## DOCUMENT EXTRACT
◇ ◇ ◇ ◇ ◇

Tek-Tips is the largest IT community on the Internet today!

Members share and learn making Tek-Tips Forums the best source of peer-reviewed technical information on the Internet!

  • Congratulations IamaSherpa on being selected by the Tek-Tips community for having the most helpful posts in the forums last week. Way to Go!

Parsing Odd CSV File

Status
Not open for further replies.

PCHomepage

Programmer
Feb 24, 2009
609
US
Generally, parsing and inserting a CSV file into MySQL (I'm using object oriented mysqli) is fairly straightforward but I have some new files with a very odd format that need parsing and I have no clue how to do it because it's in sections, each require inserting into (or updating an existing) entry. The first line contains the file name which can be ignored and is always prefixed with the word "product name" or something like that. Sorry, I don't have the file here so I'm paraphrasing.

Then there is a series of names and values as a pair of columns like:

Name1, value1
Name2, value2
Name3, value3
etc.

which continues for a way in similar fashion followed by a space (empty line), then another similar one followed by another space. These two sections always seem to have two columns with the title in the left column and the data values next to it in the right column. As I understand it, these will always have the same number of columns so I can create a table that has the column names of the left column values, then it needs to insert the right column values appropriately. If the particular file has already been uploaded, this same data would need to be replaced, not inserted, and the file name is stored in another table.

◇ ◇ ◇ ◇ ◇

## EXTRACTED DATA
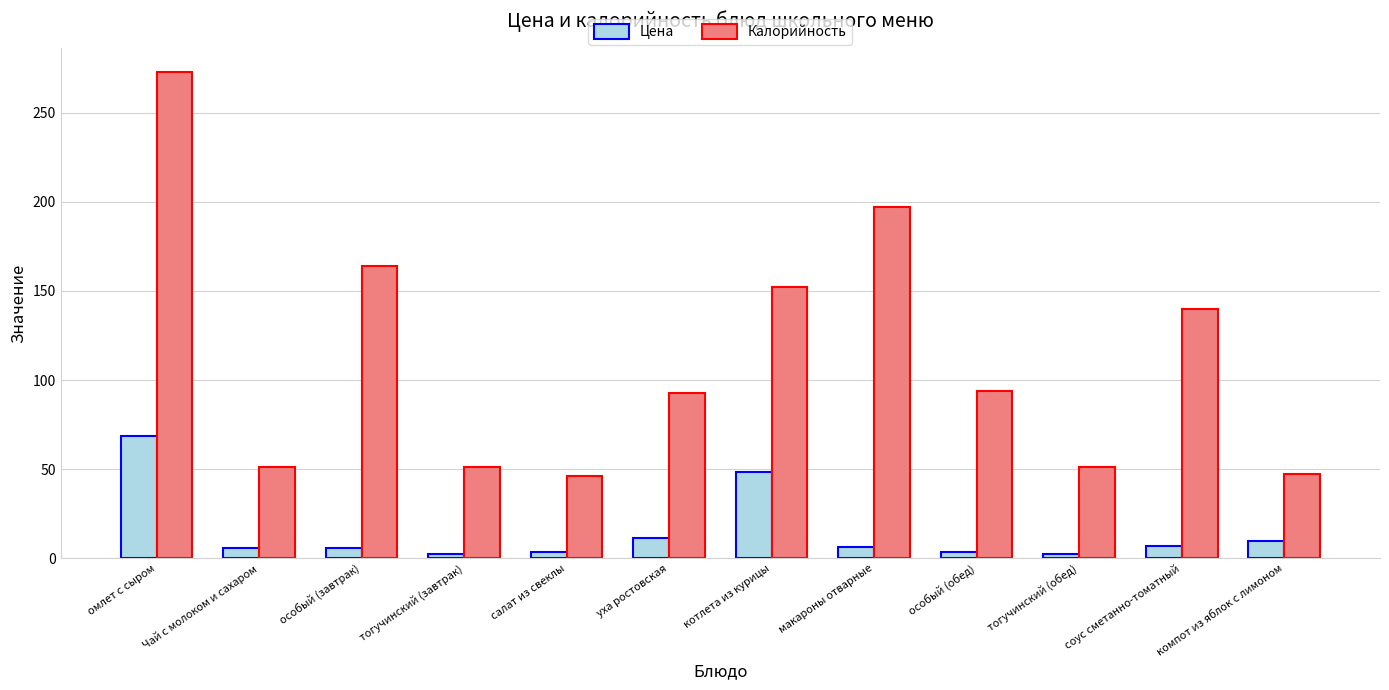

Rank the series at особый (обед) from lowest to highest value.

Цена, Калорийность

◇ ◇ ◇ ◇ ◇

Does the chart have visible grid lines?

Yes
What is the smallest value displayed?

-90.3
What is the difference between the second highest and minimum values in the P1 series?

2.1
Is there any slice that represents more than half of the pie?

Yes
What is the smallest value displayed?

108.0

◇ ◇ ◇ ◇ ◇

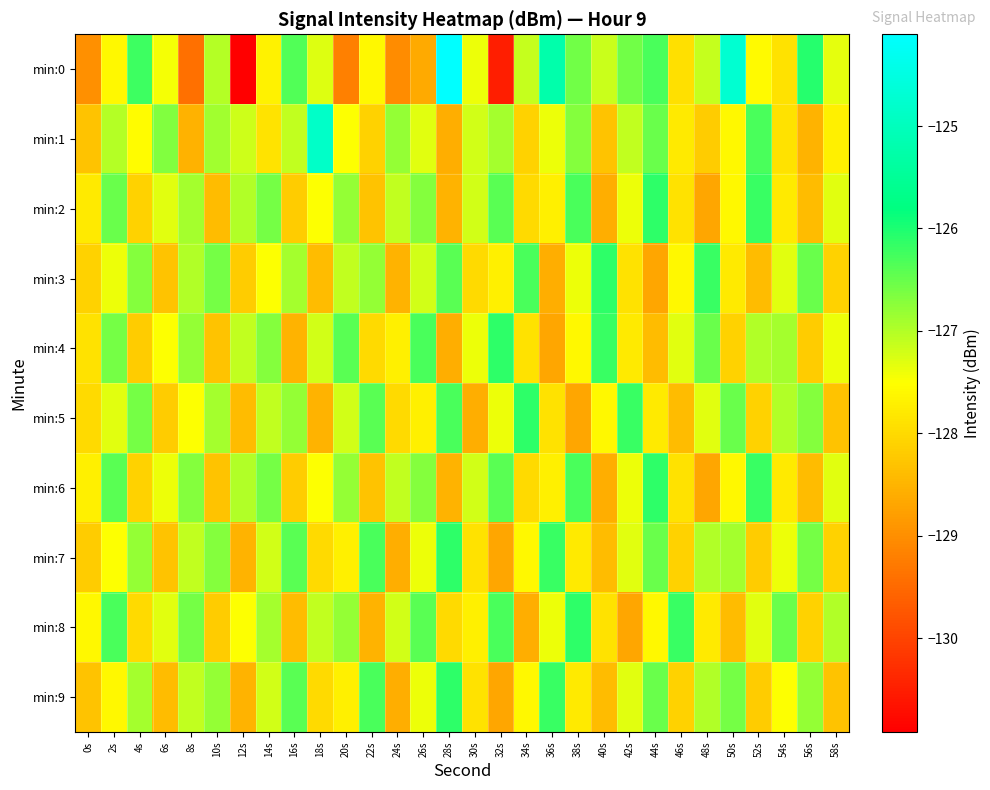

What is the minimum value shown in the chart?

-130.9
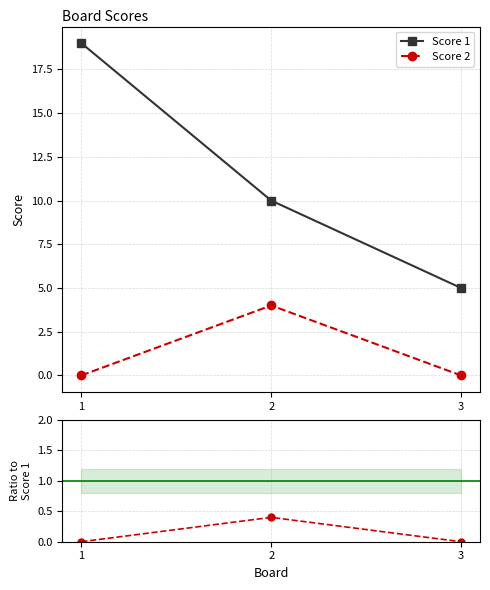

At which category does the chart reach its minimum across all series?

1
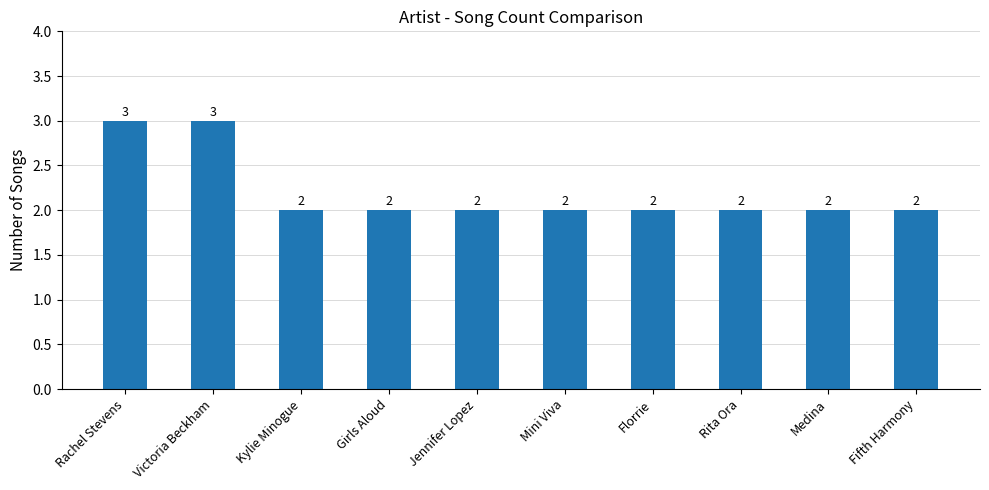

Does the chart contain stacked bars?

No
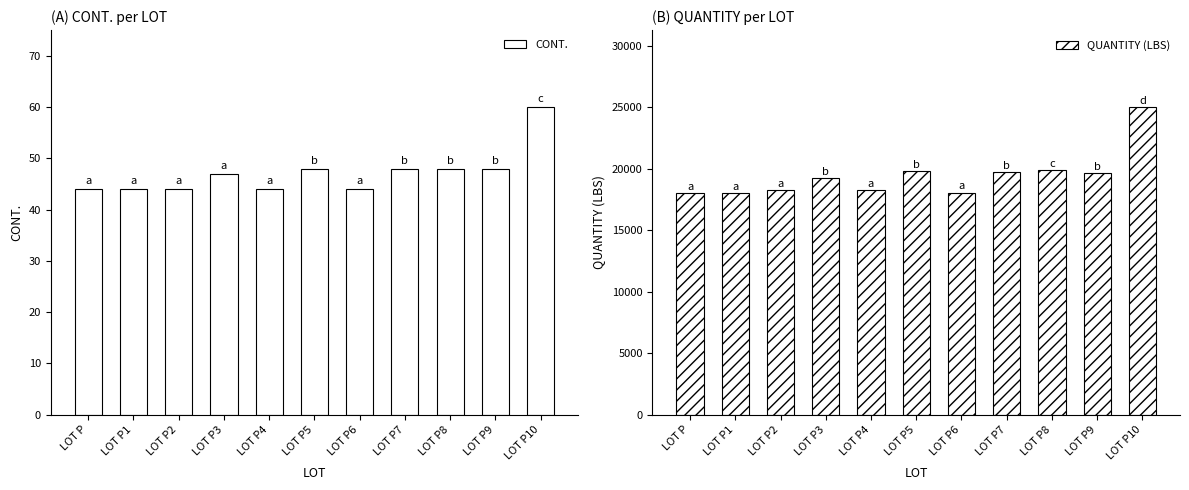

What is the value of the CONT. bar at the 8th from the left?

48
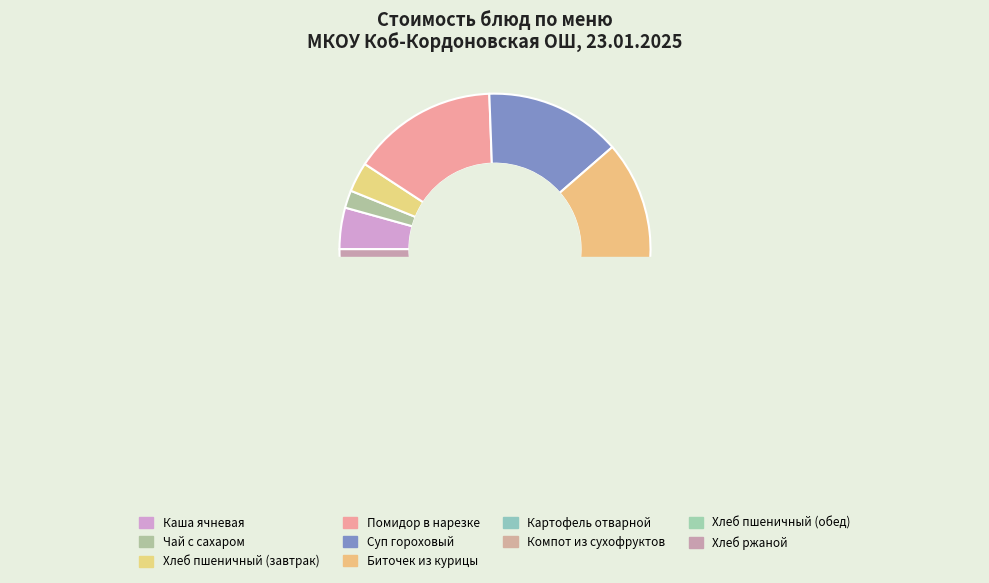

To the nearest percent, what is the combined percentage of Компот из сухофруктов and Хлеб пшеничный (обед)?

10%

◇ ◇ ◇ ◇ ◇

## WORK REQUIRED
In the forum thread on parsing an odd CSV file, what should happen to the data if a particular file has already been uploaded?

## ANSWER FOR THE TASK
The same data should be replaced rather than inserted.